Re: [Htmlparser-user] StringBean: Removing unwanted links
Brought to you by:
derrickoswald
From: Derrick O. <Der...@Ro...> - 2006-05-08 00:03:48
|
Riaz, You will probably need to use a filter to pick out the content you want. Run the FilterBuilder tool (bin/filterbuilder) and create a filter that gets the content you want. It has a little help and a tutorial to get you going. Then use the filter code generated by the tool and pass it to a FilterBean, which has a convenience method, called getText() I think, that will apply a StringBean to the results of the filter.
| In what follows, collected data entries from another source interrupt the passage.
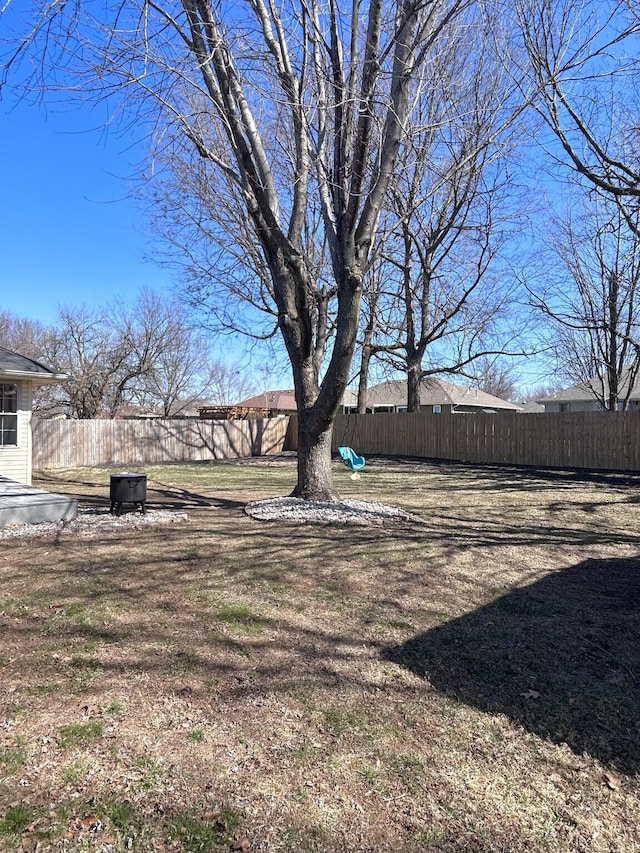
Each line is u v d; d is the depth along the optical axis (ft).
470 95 32.48
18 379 40.24
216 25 20.85
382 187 23.35
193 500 33.12
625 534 23.85
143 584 15.80
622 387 86.48
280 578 16.55
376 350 71.92
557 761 8.32
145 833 6.64
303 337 27.35
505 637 12.77
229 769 7.86
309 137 26.63
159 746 8.32
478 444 59.21
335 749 8.42
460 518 26.84
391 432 68.64
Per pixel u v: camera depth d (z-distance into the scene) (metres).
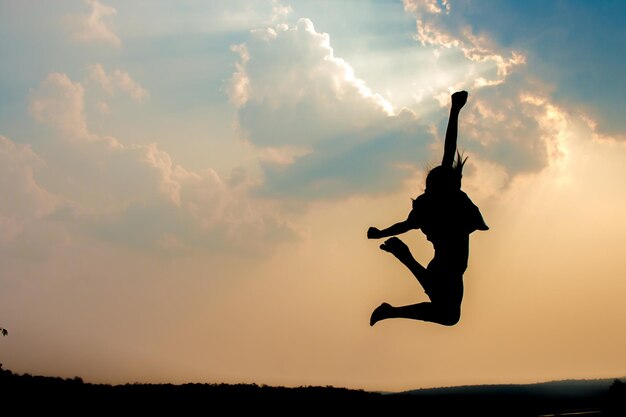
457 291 6.51
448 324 6.50
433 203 6.71
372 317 6.75
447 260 6.57
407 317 6.65
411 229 6.99
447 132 6.68
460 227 6.63
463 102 6.60
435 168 6.80
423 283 6.64
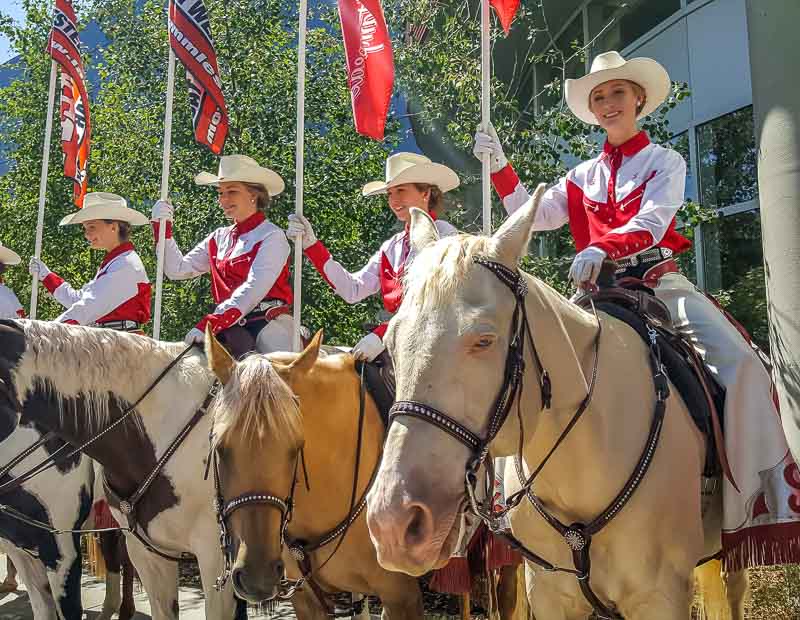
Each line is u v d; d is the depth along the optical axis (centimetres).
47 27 1183
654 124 848
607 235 325
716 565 418
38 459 510
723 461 319
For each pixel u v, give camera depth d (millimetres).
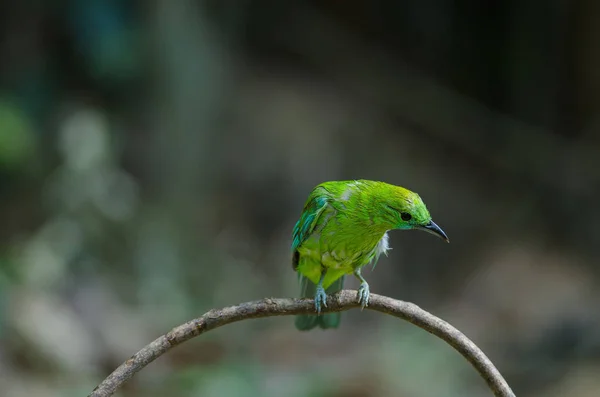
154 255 14742
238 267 15703
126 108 16281
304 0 20094
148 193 15977
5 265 13102
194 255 15539
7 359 11461
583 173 18766
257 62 19281
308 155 17469
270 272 15852
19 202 14680
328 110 18703
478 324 15539
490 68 20328
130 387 11469
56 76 15781
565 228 18344
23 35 15562
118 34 15812
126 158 16031
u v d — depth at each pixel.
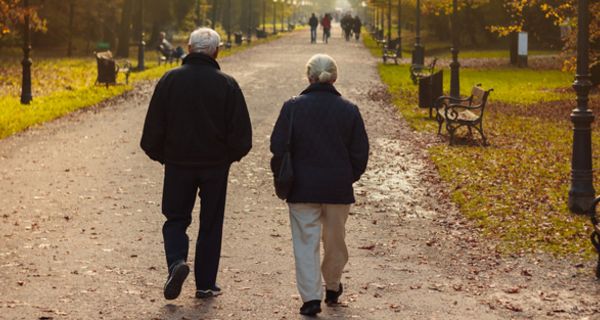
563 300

Derrick Riaz uddin wrote: > Hi, > > I have this code snippet from htmlparser.sourcefourge.net for StringBean: > >StringBean sb = new StringBean (); > sb.setLinks (false); > sb.setReplaceNonBreakingSpaces (true); > sb.setCollapse (true); > sb.setURL ("http://news.yahoo.com/s/ap/20060507/ap_on_re_mi_ea/iraq;_ylt=AoeY5mkiWMfGQ8KbE6W5xxas0NUE;_ylu=X3oDMTA2Z2szazkxBHNlYwN0bQ--"); // the HTTP is performed here > String s = sb.getStrings (); > > How can I get rid of other text and get only the news content from > this URL? > The unwanted text(links) are like: 'Home', 'U.S.', etc appearing in > the output. > > |